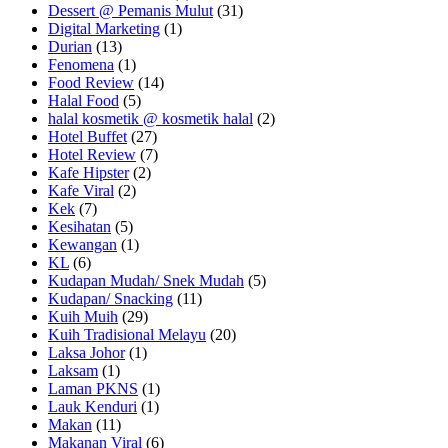
Dessert @ Pemanis Mulut
(31)
Digital Marketing
(1)
Durian
(13)
Fenomena
(1)
Food Review
(14)
Halal Food
(5)
halal kosmetik @ kosmetik halal
(2)
Hotel Buffet
(27)
Hotel Review
(7)
Kafe Hipster
(2)
Kafe Viral
(2)
Kek
(7)
Kesihatan
(5)
Kewangan
(1)
KL
(6)
Kudapan Mudah/ Snek Mudah
(5)
Kudapan/ Snacking
(11)
Kuih Muih
(29)
Kuih Tradisional Melayu
(20)
Laksa Johor
(1)
Laksam
(1)
Laman PKNS
(1)
Lauk Kenduri
(1)
Makan
(11)
Makanan Viral
(6)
=======
§ **PROBLEM TO WORK ON**
The material above is to be transcribed exactly, with all pictures omitted.

§ **SOLVED EXERCISE**
Dessert @ Pemanis Mulut
(31)
Digital Marketing
(1)
Durian
(13)
Fenomena
(1)
Food Review
(14)
Halal Food
(5)
halal kosmetik @ kosmetik halal
(2)
Hotel Buffet
(27)
Hotel Review
(7)
Kafe Hipster
(2)
Kafe Viral
(2)
Kek
(7)
Kesihatan
(5)
Kewangan
(1)
KL
(6)
Kudapan Mudah/ Snek Mudah
(5)
Kudapan/ Snacking
(11)
Kuih Muih
(29)
Kuih Tradisional Melayu
(20)
Laksa Johor
(1)
Laksam
(1)
Laman PKNS
(1)
Lauk Kenduri
(1)
Makan
(11)
Makanan Viral
(6)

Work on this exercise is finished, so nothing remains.